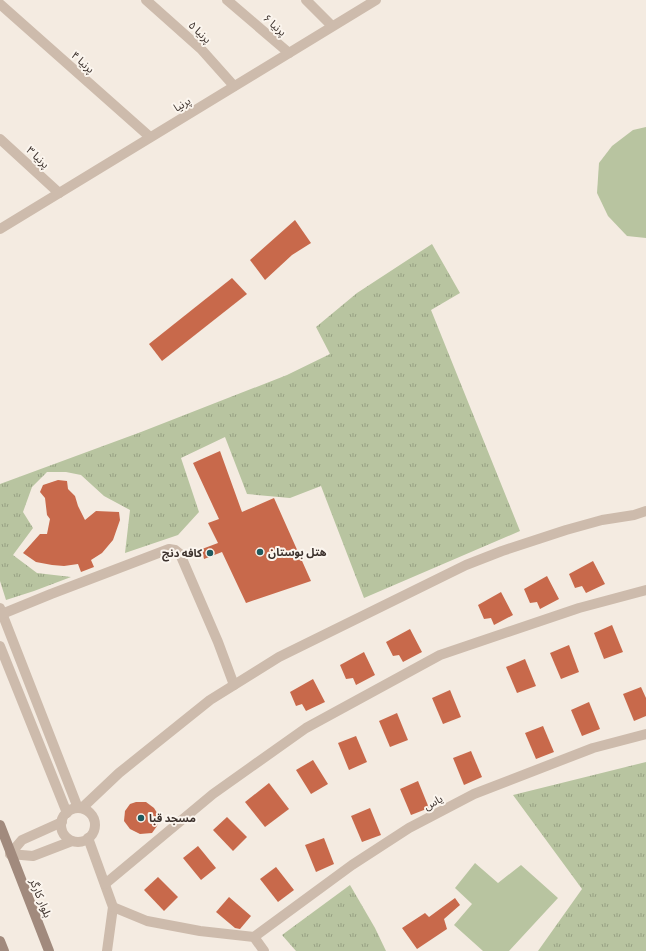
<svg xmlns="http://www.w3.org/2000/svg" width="646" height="951" viewBox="0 0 646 951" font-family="'Archivo Narrow','Noto Sans Arabic',sans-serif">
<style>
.park{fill:url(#park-tufts)}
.pitch{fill:#b8c4a0}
.building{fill:#c8694b}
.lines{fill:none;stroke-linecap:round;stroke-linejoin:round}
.minor{stroke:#cdbbac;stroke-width:10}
.tertiary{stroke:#cdbbac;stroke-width:10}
.secondary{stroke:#a18a7d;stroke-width:10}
.poi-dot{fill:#1f5a5e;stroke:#fbf5ee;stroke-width:1.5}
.labels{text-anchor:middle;stroke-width:4;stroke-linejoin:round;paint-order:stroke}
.street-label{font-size:11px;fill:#3b302b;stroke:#fbf5ee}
.poi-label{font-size:11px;font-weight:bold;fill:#3b302b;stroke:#fbf5ee;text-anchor:start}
</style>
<defs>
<pattern id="park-tufts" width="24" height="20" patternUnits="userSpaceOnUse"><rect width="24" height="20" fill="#b8c4a0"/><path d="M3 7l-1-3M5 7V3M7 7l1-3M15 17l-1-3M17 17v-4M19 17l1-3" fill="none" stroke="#97a083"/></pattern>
</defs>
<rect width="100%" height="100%" fill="#f4ebe1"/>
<g class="park">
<path d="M432 244 460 293 431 310 520 531 364 598 321 486 290 498 247 494 225 437 181 458 199 512 178 535 125 553 130 510 104 496 81 475 66 472H47L32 487 23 512 33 528 13 555 37 573 71 577 34 591 6 600 0 581V484L141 432 287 375 330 354 316 327 357 293Z"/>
<path d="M646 762V951H538L582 889 513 795Z"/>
<path d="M350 885 375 928 386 951H296L282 935Z"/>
</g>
<g class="pitch">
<path d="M646 127V238L627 236 608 216 597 193 599 163 612 146 633 130Z"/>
<path d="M475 863 498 883 521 865 558 898 509 951H483L454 925 472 904 455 888Z"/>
</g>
<g class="building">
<path d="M295 220 311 243 292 255 265 280 250 260Z"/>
<path d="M232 278 247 294 162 361 149 344Z"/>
<path d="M220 451 242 512 274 498 311 581 246 603 222 552 204 559 202 549 218 543 208 523 219 519 193 463Z"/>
<path d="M58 480 67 481 68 489 75 496 78 506 85 520 96 511 119 512 120 520 113 540 102 553 91 560 94 567 81 572 78 564 64 566 52 565 36 562 23 553 40 534H47L50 519 47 515 45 498 40 492 43 485Z"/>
<path d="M593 561 605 584 586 593 582 586 575 588 569 574Z"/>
<path d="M547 576 559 599 540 609 537 602 530 603 524 589Z"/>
<path d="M501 592 513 615 494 625 491 618 484 619 478 605Z"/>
<path d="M612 625 623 652 604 659 594 633Z"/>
<path d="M410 629 422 652 403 662 399 655 393 656 386 642Z"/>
<path d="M569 645 579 672 561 679 550 653Z"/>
<path d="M364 652 375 675 356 685 353 678 346 679 340 665Z"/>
<path d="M525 659 536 686 517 693 506 667Z"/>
<path d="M313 679 325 702 306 711 302 704 296 706 290 692Z"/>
<path d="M641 687 646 698V716L634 721 623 694Z"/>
<path d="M450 690 461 717 443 724 432 698Z"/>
<path d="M589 702 600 729 582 736 571 710Z"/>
<path d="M397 713 408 740 390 747 379 721Z"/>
<path d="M543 726 554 752 536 759 525 733Z"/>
<path d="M356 736 367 762 349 770 338 743Z"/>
<path d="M471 751 482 777 464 785 453 758Z"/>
<path d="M313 760 328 784 311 794 296 770Z"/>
<path d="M418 781 429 808 411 815 400 789Z"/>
<path d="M269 783 289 809 265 827 245 802Z"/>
<path d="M136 802H146L154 808 159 816 157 826 152 833 140 834 130 829 124 821 125 811 130 804Z"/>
<path d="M370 808 381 835 362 842 351 816Z"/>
<path d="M227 817 247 837 233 851 213 830Z"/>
<path d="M324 838 334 864 316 872 305 845Z"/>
<path d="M198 846 216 868 201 880 183 858Z"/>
<path d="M276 867 294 890 278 902 260 879Z"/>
<path d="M158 877 178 897 164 911 144 890Z"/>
<path d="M229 897 251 916 240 929 235 928 216 912Z"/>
<path d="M455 898 460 905 444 919 447 929 417 949 402 928 425 913 429 917Z"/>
</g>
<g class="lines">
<g class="minor">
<path d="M146 0 201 49 234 86"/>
<path d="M227 0 289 53"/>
<path d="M306 0 332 26"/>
<path d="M0 4 150 137"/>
<path d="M0 139 59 193"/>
<path d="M0 608 78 808"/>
<path d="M2 614 51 594 169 549 175 550 180 554 218 642 234 685"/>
<path d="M0 646 67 813"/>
<path d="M82 808 119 773 210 700 279 657 466 565 502 551 566 530 602 520 634 515 646 511"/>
<circle cx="78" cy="825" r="17"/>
<path d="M88 838 113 907 107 951"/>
<path d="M10 854 33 856 72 841"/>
<path d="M10 854 22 840 62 822"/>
<path d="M105 884 213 794 306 728 440 655 579 608 646 590"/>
<path d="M113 907 147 921 200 931 254 937 264 951"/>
<path d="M254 937 352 865 409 828 474 794 593 748 646 734"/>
</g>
<path class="tertiary" d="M0 229 376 0"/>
<g class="secondary">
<path d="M0 825 49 951"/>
<path d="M0 941 4 951"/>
</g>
</g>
<g class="poi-dot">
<circle cx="260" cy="552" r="4"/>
<circle cx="210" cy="553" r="4"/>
<circle cx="141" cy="818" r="4"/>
</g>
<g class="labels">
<g class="street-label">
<text transform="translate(275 25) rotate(41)" y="4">پرنیا ۶</text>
<text transform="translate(200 32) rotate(43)" y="4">پرنیا ۵</text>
<text transform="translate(83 62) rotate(42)" y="4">پرنیا ۴</text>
<text transform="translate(182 104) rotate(-31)" y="4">پرنیا</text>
<text transform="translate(38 157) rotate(43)" y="4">پرنیا ۳</text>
<text transform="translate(433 802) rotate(-28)" y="4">یاس</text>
<text transform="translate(41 898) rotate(68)" y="4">بلوار کارگر</text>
</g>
<g class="poi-label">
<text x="268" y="556">هتل بوستان</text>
<text x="202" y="557" text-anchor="end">کافه دنج</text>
<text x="149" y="822">مسجد قبا</text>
</g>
</g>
</svg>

━━━━━━━━━━━━━━━━━━━━

In your copy, reproduce the data above exactly and skip every picture.

<svg xmlns="http://www.w3.org/2000/svg" width="646" height="951" viewBox="0 0 646 951" font-family="'Archivo Narrow','Noto Sans Arabic',sans-serif">
<style>
.park{fill:url(#park-tufts)}
.pitch{fill:#b8c4a0}
.building{fill:#c8694b}
.lines{fill:none;stroke-linecap:round;stroke-linejoin:round}
.minor{stroke:#cdbbac;stroke-width:10}
.tertiary{stroke:#cdbbac;stroke-width:10}
.secondary{stroke:#a18a7d;stroke-width:10}
.poi-dot{fill:#1f5a5e;stroke:#fbf5ee;stroke-width:1.5}
.labels{text-anchor:middle;stroke-width:4;stroke-linejoin:round;paint-order:stroke}
.street-label{font-size:11px;fill:#3b302b;stroke:#fbf5ee}
.poi-label{font-size:11px;font-weight:bold;fill:#3b302b;stroke:#fbf5ee;text-anchor:start}
</style>
<defs>
<pattern id="park-tufts" width="24" height="20" patternUnits="userSpaceOnUse"><rect width="24" height="20" fill="#b8c4a0"/><path d="M3 7l-1-3M5 7V3M7 7l1-3M15 17l-1-3M17 17v-4M19 17l1-3" fill="none" stroke="#97a083"/></pattern>
</defs>
<rect width="100%" height="100%" fill="#f4ebe1"/>
<g class="park">
<path d="M432 244 460 293 431 310 520 531 364 598 321 486 290 498 247 494 225 437 181 458 199 512 178 535 125 553 130 510 104 496 81 475 66 472H47L32 487 23 512 33 528 13 555 37 573 71 577 34 591 6 600 0 581V484L141 432 287 375 330 354 316 327 357 293Z"/>
<path d="M646 762V951H538L582 889 513 795Z"/>
<path d="M350 885 375 928 386 951H296L282 935Z"/>
</g>
<g class="pitch">
<path d="M646 127V238L627 236 608 216 597 193 599 163 612 146 633 130Z"/>
<path d="M475 863 498 883 521 865 558 898 509 951H483L454 925 472 904 455 888Z"/>
</g>
<g class="building">
<path d="M295 220 311 243 292 255 265 280 250 260Z"/>
<path d="M232 278 247 294 162 361 149 344Z"/>
<path d="M220 451 242 512 274 498 311 581 246 603 222 552 204 559 202 549 218 543 208 523 219 519 193 463Z"/>
<path d="M58 480 67 481 68 489 75 496 78 506 85 520 96 511 119 512 120 520 113 540 102 553 91 560 94 567 81 572 78 564 64 566 52 565 36 562 23 553 40 534H47L50 519 47 515 45 498 40 492 43 485Z"/>
<path d="M593 561 605 584 586 593 582 586 575 588 569 574Z"/>
<path d="M547 576 559 599 540 609 537 602 530 603 524 589Z"/>
<path d="M501 592 513 615 494 625 491 618 484 619 478 605Z"/>
<path d="M612 625 623 652 604 659 594 633Z"/>
<path d="M410 629 422 652 403 662 399 655 393 656 386 642Z"/>
<path d="M569 645 579 672 561 679 550 653Z"/>
<path d="M364 652 375 675 356 685 353 678 346 679 340 665Z"/>
<path d="M525 659 536 686 517 693 506 667Z"/>
<path d="M313 679 325 702 306 711 302 704 296 706 290 692Z"/>
<path d="M641 687 646 698V716L634 721 623 694Z"/>
<path d="M450 690 461 717 443 724 432 698Z"/>
<path d="M589 702 600 729 582 736 571 710Z"/>
<path d="M397 713 408 740 390 747 379 721Z"/>
<path d="M543 726 554 752 536 759 525 733Z"/>
<path d="M356 736 367 762 349 770 338 743Z"/>
<path d="M471 751 482 777 464 785 453 758Z"/>
<path d="M313 760 328 784 311 794 296 770Z"/>
<path d="M418 781 429 808 411 815 400 789Z"/>
<path d="M269 783 289 809 265 827 245 802Z"/>
<path d="M136 802H146L154 808 159 816 157 826 152 833 140 834 130 829 124 821 125 811 130 804Z"/>
<path d="M370 808 381 835 362 842 351 816Z"/>
<path d="M227 817 247 837 233 851 213 830Z"/>
<path d="M324 838 334 864 316 872 305 845Z"/>
<path d="M198 846 216 868 201 880 183 858Z"/>
<path d="M276 867 294 890 278 902 260 879Z"/>
<path d="M158 877 178 897 164 911 144 890Z"/>
<path d="M229 897 251 916 240 929 235 928 216 912Z"/>
<path d="M455 898 460 905 444 919 447 929 417 949 402 928 425 913 429 917Z"/>
</g>
<g class="lines">
<g class="minor">
<path d="M146 0 201 49 234 86"/>
<path d="M227 0 289 53"/>
<path d="M306 0 332 26"/>
<path d="M0 4 150 137"/>
<path d="M0 139 59 193"/>
<path d="M0 608 78 808"/>
<path d="M2 614 51 594 169 549 175 550 180 554 218 642 234 685"/>
<path d="M0 646 67 813"/>
<path d="M82 808 119 773 210 700 279 657 466 565 502 551 566 530 602 520 634 515 646 511"/>
<circle cx="78" cy="825" r="17"/>
<path d="M88 838 113 907 107 951"/>
<path d="M10 854 33 856 72 841"/>
<path d="M10 854 22 840 62 822"/>
<path d="M105 884 213 794 306 728 440 655 579 608 646 590"/>
<path d="M113 907 147 921 200 931 254 937 264 951"/>
<path d="M254 937 352 865 409 828 474 794 593 748 646 734"/>
</g>
<path class="tertiary" d="M0 229 376 0"/>
<g class="secondary">
<path d="M0 825 49 951"/>
<path d="M0 941 4 951"/>
</g>
</g>
<g class="poi-dot">
<circle cx="260" cy="552" r="4"/>
<circle cx="210" cy="553" r="4"/>
<circle cx="141" cy="818" r="4"/>
</g>
<g class="labels">
<g class="street-label">
<text transform="translate(275 25) rotate(41)" y="4">پرنیا ۶</text>
<text transform="translate(200 32) rotate(43)" y="4">پرنیا ۵</text>
<text transform="translate(83 62) rotate(42)" y="4">پرنیا ۴</text>
<text transform="translate(182 104) rotate(-31)" y="4">پرنیا</text>
<text transform="translate(38 157) rotate(43)" y="4">پرنیا ۳</text>
<text transform="translate(433 802) rotate(-28)" y="4">یاس</text>
<text transform="translate(41 898) rotate(68)" y="4">بلوار کارگر</text>
</g>
<g class="poi-label">
<text x="268" y="556">هتل بوستان</text>
<text x="202" y="557" text-anchor="end">کافه دنج</text>
<text x="149" y="822">مسجد قبا</text>
</g>
</g>
</svg>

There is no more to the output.